I crawled out from under the car and looked down to see my T-shirt smoking, a small hole burned through it. What? We surveyed the scene.. and there it was: the 2:30 sun was focused by the shiny '58 wheelcover, the concave center making a perfect burn-spot at the point where I'd been lying near it!
Spontaneous Edsel Human Combustion! If I'd had gas on my shirt, and nobody around to warn me, nobody could guess what hit me. Up in flames!
After we picked ourselves up from laughing, we resolved to keep this a secret in case we needed to make a big insurance score one day.. we'd park the Edsel next to his Honda on a bed of dry leaves at 2:30, walk away, and claim the fire insurance later. Now it can be told, for the Edsel is gone and my buddy's new Honda was totalled by some girl anyway.
This spring I happened to tell the story to a German buddy at my university. Naturally he refused to believe it, but as it happens I saved the best wheelcover when I sold the car. A bit after noon I retrieved it from my wall, shined the center, and lit his cigarette at a point about a foot in front of the dish. When the sun was free of cloud cover, in March, the cigarette was burning within 5 seconds. Edsel power!

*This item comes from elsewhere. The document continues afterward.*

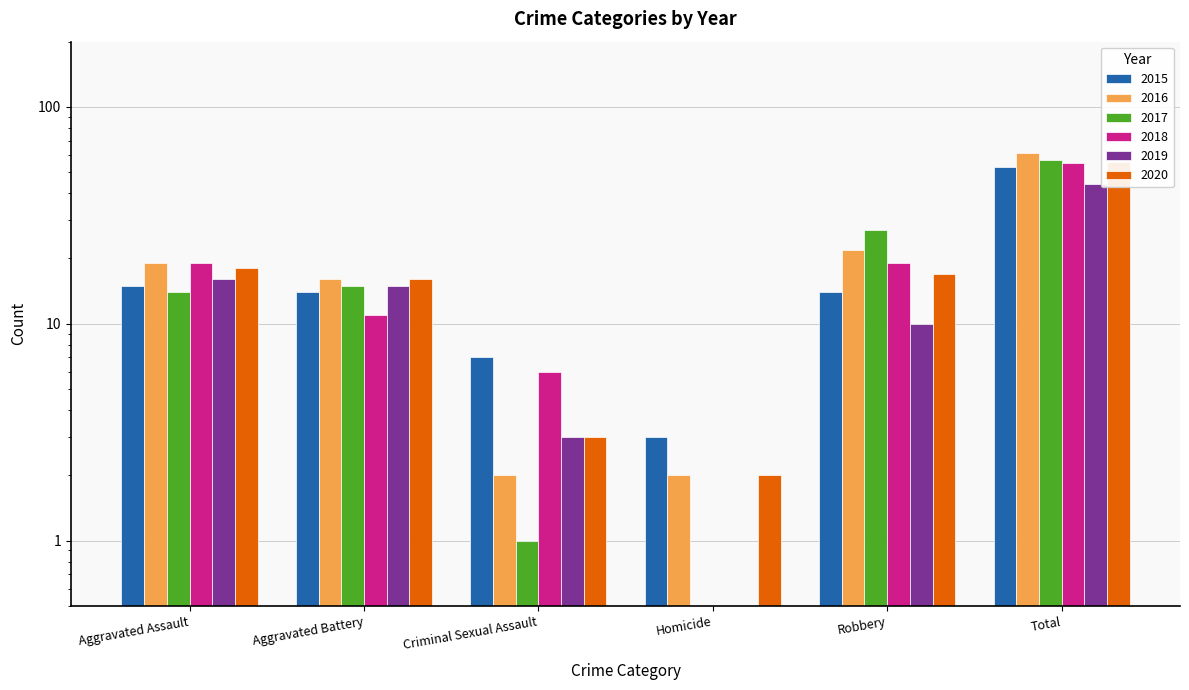

Count the number of categories in the chart.

6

Now whenever I go camping or flying I take the wheelcover along in case a "survival situation" should develop. Anybody could start fires with survival matches or two sticks, but if I ever have to save myself in the wilderness, walk out, and become famous, my story would totally reverse the Edsel image!
In the summer of 1965 my parents and I drove with my uncle and his wife in an Edsel from Istanbul/Turkey to Vienna/Austria. I was at the age of 12. We had to make one stop for the night in Budapest/Hungary. Remember: It was the Cold War and we were behind the Iron Curtain. I will never forget the next morning when we went to the car. There was a crowd of hundreds standing around that car! And they were staring at it as if it was an UFO!! They applauded when we drove from the parking lot! Amazing!